(ENTRIES PROVIDED)

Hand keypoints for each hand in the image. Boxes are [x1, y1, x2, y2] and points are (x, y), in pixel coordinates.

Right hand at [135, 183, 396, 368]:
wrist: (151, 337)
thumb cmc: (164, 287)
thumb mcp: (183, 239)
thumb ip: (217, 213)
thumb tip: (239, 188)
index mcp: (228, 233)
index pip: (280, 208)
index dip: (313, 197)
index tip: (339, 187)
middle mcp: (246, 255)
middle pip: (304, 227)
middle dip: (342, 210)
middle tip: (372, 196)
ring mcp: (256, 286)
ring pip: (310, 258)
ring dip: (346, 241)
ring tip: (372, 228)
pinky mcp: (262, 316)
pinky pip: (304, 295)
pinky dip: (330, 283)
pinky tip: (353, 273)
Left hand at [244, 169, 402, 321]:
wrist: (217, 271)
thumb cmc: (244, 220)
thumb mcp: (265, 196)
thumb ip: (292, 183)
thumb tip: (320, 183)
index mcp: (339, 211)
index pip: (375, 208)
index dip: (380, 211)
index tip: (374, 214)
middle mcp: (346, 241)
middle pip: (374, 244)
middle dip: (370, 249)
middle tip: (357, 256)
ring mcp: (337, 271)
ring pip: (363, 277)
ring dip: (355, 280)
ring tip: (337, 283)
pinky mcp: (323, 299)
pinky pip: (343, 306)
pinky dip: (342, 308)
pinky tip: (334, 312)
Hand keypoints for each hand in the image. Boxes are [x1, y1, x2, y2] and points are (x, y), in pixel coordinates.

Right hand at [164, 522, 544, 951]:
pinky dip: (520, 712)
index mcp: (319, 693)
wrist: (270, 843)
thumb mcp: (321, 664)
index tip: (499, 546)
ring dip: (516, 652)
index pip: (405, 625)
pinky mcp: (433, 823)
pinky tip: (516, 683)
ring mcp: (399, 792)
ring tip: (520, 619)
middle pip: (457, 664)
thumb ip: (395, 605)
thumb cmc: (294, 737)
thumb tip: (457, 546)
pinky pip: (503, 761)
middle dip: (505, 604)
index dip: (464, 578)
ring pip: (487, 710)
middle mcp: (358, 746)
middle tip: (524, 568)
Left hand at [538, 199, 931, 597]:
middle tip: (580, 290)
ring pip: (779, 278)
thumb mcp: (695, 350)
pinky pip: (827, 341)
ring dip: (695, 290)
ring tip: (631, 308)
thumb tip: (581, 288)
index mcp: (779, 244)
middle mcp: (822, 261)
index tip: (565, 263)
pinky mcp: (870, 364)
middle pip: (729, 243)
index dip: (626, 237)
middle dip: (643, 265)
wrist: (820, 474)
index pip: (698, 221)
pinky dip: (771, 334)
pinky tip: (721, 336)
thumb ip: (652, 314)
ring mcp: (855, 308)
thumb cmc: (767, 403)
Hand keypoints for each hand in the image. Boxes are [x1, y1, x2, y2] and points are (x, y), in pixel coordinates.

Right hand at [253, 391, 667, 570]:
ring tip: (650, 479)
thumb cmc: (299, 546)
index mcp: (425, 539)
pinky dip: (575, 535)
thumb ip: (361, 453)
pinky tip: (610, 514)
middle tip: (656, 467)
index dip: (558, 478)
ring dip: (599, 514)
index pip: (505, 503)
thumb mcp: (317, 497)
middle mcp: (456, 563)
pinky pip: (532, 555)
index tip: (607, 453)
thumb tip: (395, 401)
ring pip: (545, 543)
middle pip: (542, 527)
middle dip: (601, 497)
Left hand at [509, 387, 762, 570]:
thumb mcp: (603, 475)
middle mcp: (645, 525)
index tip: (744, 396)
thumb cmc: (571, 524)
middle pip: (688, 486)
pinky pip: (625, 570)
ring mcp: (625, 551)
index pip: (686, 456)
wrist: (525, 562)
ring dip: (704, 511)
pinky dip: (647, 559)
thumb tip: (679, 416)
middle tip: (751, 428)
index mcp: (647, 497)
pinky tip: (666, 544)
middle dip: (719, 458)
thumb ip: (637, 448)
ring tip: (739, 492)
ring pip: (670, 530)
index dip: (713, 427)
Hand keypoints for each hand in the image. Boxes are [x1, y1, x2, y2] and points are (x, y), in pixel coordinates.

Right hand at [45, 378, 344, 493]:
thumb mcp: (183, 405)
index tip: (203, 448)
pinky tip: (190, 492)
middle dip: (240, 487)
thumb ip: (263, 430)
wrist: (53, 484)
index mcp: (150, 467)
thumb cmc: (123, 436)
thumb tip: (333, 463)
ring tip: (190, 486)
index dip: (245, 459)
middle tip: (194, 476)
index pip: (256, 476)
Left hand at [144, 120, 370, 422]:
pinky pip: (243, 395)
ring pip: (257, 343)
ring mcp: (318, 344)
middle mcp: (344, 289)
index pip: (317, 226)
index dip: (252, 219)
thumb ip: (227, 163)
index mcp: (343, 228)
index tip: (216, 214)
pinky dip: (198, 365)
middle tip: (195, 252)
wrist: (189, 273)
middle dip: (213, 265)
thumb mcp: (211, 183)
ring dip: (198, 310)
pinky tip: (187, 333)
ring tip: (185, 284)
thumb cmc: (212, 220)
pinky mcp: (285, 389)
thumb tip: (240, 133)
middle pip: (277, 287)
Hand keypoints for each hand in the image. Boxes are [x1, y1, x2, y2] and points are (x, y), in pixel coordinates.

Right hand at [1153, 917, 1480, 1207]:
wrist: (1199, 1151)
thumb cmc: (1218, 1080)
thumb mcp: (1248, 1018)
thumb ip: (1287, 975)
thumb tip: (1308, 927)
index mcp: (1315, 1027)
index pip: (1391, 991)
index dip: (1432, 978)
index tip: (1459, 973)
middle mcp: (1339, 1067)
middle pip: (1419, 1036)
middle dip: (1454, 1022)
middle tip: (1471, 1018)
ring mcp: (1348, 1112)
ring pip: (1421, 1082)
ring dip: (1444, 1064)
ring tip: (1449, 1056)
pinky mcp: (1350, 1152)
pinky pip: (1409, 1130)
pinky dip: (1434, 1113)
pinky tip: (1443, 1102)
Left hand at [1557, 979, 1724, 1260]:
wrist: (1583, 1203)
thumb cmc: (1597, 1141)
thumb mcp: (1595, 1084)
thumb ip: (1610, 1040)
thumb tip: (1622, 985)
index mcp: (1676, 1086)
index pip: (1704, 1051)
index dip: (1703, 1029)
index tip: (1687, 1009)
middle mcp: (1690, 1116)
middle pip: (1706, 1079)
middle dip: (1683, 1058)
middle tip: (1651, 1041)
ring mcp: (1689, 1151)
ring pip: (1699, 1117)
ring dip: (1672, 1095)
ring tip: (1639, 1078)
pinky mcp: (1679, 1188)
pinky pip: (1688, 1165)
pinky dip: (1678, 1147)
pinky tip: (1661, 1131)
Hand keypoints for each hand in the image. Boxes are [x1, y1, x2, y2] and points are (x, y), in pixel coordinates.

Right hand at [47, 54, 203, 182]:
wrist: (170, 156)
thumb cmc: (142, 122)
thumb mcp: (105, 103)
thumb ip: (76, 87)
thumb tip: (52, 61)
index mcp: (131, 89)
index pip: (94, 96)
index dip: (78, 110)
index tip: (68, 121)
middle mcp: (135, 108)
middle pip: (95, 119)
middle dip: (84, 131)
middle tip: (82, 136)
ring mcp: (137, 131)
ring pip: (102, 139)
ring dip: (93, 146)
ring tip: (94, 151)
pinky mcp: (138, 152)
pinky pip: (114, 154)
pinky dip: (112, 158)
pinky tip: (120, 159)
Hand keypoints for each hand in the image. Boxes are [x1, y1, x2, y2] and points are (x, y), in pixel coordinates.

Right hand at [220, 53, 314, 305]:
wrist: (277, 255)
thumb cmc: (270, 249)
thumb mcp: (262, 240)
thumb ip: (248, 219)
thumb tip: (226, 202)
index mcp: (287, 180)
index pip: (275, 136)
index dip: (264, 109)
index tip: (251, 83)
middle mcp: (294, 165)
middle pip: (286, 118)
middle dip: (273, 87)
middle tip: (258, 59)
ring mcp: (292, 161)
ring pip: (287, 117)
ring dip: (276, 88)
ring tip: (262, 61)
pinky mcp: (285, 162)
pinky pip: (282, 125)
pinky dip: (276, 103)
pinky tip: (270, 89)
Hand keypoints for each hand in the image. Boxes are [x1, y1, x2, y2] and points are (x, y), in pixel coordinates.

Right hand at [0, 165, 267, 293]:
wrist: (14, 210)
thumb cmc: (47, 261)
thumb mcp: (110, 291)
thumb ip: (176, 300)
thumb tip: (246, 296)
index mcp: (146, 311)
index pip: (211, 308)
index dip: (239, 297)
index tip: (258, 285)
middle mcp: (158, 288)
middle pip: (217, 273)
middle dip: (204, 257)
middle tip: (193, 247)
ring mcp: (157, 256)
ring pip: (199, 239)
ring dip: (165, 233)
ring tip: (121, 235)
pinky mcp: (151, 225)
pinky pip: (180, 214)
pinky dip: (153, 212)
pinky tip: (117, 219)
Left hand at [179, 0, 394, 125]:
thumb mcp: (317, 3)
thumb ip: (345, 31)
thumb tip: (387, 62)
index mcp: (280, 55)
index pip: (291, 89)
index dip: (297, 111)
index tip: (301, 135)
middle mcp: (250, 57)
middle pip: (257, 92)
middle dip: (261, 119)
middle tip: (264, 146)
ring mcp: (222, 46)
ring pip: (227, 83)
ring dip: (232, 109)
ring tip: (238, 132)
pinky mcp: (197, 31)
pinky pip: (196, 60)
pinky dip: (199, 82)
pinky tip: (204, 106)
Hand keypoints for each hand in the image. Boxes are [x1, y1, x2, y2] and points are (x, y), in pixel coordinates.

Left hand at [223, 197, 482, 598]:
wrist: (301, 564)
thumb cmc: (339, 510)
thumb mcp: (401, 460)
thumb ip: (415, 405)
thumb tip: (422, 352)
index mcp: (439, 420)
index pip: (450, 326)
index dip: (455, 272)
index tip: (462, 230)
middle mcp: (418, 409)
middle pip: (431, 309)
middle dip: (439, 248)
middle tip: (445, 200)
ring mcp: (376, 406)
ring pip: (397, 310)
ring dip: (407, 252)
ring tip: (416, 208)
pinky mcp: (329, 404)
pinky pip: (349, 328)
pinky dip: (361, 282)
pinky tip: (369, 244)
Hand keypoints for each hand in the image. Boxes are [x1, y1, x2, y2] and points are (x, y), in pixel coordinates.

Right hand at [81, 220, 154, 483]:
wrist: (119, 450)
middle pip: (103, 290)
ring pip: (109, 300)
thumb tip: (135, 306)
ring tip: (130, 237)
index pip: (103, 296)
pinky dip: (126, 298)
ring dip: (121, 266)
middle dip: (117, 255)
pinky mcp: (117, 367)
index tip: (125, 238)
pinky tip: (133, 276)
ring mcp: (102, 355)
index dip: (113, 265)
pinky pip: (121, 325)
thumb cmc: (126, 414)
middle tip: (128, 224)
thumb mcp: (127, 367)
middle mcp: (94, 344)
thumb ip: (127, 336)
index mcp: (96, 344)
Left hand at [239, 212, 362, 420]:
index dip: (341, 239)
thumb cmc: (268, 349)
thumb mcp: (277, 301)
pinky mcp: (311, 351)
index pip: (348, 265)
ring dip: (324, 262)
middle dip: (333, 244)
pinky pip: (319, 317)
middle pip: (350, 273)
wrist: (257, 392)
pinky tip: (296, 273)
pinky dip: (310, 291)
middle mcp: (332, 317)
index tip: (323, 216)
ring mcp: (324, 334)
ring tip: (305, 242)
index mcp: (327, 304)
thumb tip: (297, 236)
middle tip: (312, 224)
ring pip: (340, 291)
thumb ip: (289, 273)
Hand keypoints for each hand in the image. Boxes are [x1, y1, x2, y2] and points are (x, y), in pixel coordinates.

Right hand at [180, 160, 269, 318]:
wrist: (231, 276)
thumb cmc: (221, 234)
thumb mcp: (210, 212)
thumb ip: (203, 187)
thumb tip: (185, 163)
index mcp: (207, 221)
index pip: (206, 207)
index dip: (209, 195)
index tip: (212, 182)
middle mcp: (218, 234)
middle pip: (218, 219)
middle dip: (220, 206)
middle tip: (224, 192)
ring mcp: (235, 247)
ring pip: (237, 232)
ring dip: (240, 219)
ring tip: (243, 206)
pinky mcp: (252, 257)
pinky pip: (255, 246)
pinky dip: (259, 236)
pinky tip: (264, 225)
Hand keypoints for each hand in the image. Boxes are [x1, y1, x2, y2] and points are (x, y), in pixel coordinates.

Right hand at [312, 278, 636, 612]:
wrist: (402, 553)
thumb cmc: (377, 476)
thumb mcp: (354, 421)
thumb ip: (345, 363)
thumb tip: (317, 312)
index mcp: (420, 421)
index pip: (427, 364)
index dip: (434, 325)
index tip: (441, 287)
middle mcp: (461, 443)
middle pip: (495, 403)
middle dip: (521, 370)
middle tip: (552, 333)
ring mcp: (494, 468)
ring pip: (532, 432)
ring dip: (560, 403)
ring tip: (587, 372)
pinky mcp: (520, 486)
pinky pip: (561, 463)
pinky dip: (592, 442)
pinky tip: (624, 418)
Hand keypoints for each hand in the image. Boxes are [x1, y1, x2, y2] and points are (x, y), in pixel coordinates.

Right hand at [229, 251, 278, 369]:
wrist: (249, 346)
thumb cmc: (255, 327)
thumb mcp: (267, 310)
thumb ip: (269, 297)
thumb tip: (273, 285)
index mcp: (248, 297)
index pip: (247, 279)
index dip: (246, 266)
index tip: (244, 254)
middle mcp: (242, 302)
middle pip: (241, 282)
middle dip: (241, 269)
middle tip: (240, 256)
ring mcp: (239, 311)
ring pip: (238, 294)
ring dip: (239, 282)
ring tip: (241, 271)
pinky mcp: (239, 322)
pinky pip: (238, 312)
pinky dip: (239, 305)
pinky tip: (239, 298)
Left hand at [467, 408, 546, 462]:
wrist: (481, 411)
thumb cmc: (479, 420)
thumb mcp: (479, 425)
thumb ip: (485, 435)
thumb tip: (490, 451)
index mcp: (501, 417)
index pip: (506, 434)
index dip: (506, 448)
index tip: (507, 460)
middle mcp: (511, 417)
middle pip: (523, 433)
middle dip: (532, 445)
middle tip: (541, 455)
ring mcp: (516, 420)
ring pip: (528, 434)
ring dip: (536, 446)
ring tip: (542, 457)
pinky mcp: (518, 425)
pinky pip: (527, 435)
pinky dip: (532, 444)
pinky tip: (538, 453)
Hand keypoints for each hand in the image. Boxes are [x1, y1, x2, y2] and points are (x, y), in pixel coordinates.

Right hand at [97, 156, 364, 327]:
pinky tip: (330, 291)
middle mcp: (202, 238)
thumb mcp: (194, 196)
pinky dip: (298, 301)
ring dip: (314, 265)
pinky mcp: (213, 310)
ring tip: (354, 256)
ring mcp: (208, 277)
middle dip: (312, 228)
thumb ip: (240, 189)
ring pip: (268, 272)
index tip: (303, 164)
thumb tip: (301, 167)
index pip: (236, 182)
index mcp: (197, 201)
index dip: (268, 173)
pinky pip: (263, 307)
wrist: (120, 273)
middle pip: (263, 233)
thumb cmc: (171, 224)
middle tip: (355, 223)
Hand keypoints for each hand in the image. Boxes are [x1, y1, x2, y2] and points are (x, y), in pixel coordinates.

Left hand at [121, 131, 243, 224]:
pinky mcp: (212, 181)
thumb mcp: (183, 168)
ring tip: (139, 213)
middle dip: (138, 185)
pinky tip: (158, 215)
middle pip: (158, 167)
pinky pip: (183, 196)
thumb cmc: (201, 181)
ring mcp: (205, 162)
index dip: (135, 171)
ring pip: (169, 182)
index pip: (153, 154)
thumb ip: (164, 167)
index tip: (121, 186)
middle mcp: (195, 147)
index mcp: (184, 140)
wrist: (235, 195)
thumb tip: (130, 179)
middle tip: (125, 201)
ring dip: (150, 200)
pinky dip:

(End ENTRIES PROVIDED)

# ABOUT THIS EXERCISE
Would you output, unchanged, each line from the start of the records to the line that holds "pinky tip: (353, 273)", both included and nothing else?

# OUTPUT FOR THIS EXERCISE
Hand keypoints for each hand in the image. Boxes are [x1, y1, x2, y2] and points are (x, y), in pixel coordinates.

Right hand at [135, 183, 396, 368]:
wrist: (151, 337)
thumb cmc: (164, 287)
thumb mcp: (183, 239)
thumb ip: (217, 213)
thumb tip: (239, 188)
index mcp: (228, 233)
index pip: (280, 208)
index dip: (313, 197)
index tip: (339, 187)
middle mcp: (246, 255)
middle pip: (304, 227)
middle dip: (342, 210)
middle tip: (372, 196)
ring mcp: (256, 286)
ring pip: (310, 258)
ring dip: (346, 241)
ring tip: (372, 228)
pinky mcp: (262, 316)
pinky pip: (304, 295)
pinky dip: (330, 283)
pinky tip: (353, 273)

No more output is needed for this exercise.